I started to start a post for us to show pictures of our selves then lo and behold i saw the samething just a few posts down...

move along, nothing to see here

MODs feel free to lock or remove this if you like.


----------



## Kirstin (Oct 29, 2008)

ha ha ha - I was just going to give you a link to that one.


----------



## Guest (Nov 18, 2008)

As I was going through the other thread I notices we now have gender tags in our name field.

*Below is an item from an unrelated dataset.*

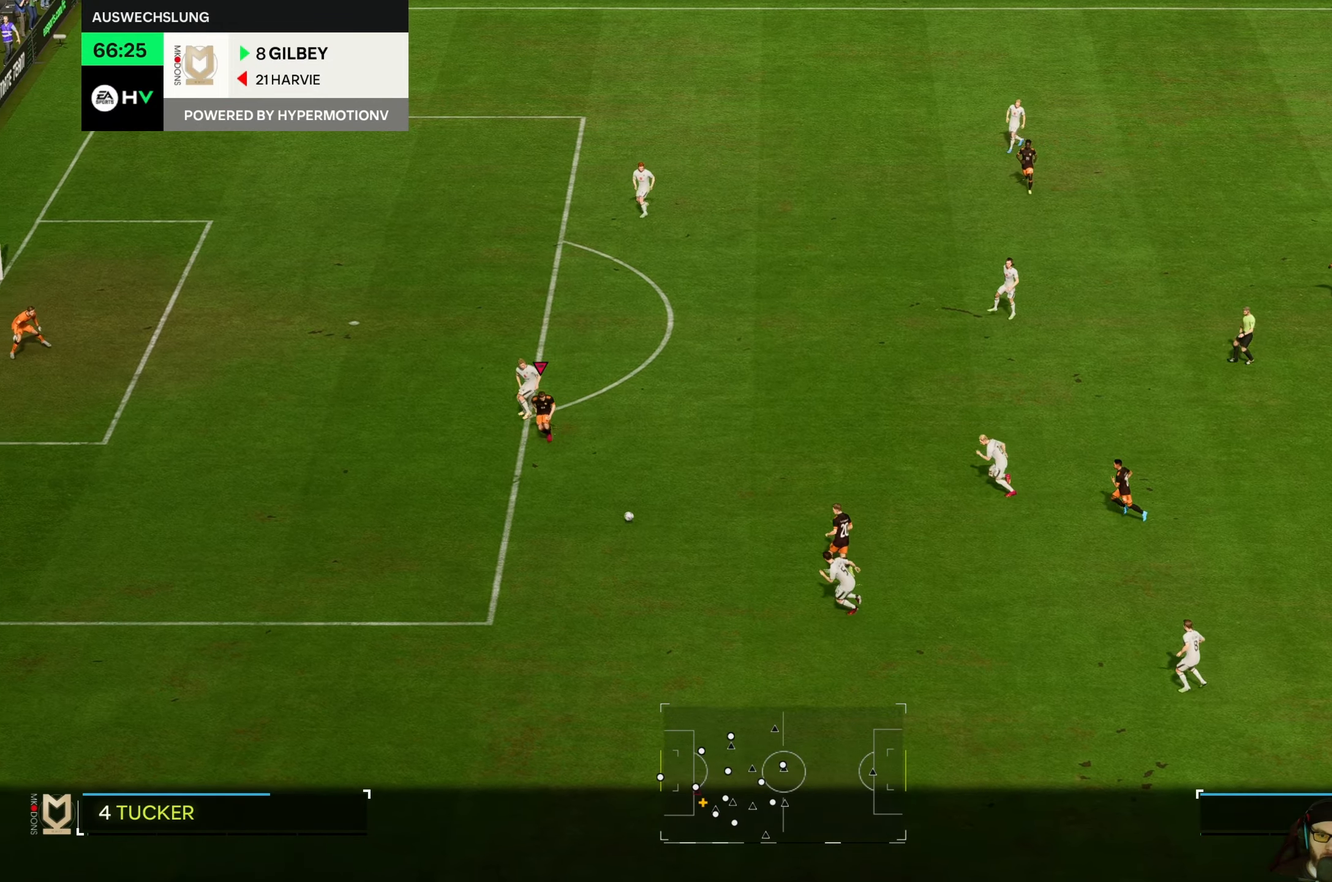
{"buttons": [], "left_stick": "up-right", "events": [[184, "left_stick", "center"], [300, "left_stick", "right"], [367, "left_stick", "up-right"]]}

I blew them up a little so they look pixelated.


----------



## Kirstin (Oct 29, 2008)

Vampyre said:


> As I was going through the other thread I notices we now have gender tags in our name field.
> 
> 
> 
> ...


Hey! I didn't notice that!! Harvey has been busy behind the scenes!


----------



## Guest (Nov 18, 2008)

Yep, he's quite the busy bee.


----------



## Angela (Nov 2, 2008)

Kirstin said:


> Hey! I didn't notice that!! Harvey has been busy behind the scenes!


they are kinda small and kinda blend in if you are not looking for them.


----------



## sjc (Oct 29, 2008)

Where? I don't see it.


----------



## KBoards Admin (Nov 27, 2007)

Right about...

<--- here. See my 'male' symbol?


----------



## Guest (Nov 18, 2008)

Yep, they are tiny and unobtrusive.


----------



## Linda Cannon-Mott (Oct 28, 2008)

Now when did you do that Harvey?? Cute! I can't keep up with you.


----------



## Angela (Nov 2, 2008)

Vampyre said:


> Yep, they are tiny and unobtrusive.


When I first noticed mine, I wasn't sure what it what until I saw it on yours and then I could tell what it was!!


----------



## sjc (Oct 29, 2008)

Ohhh...there it is... Nice touch Harvey!!


----------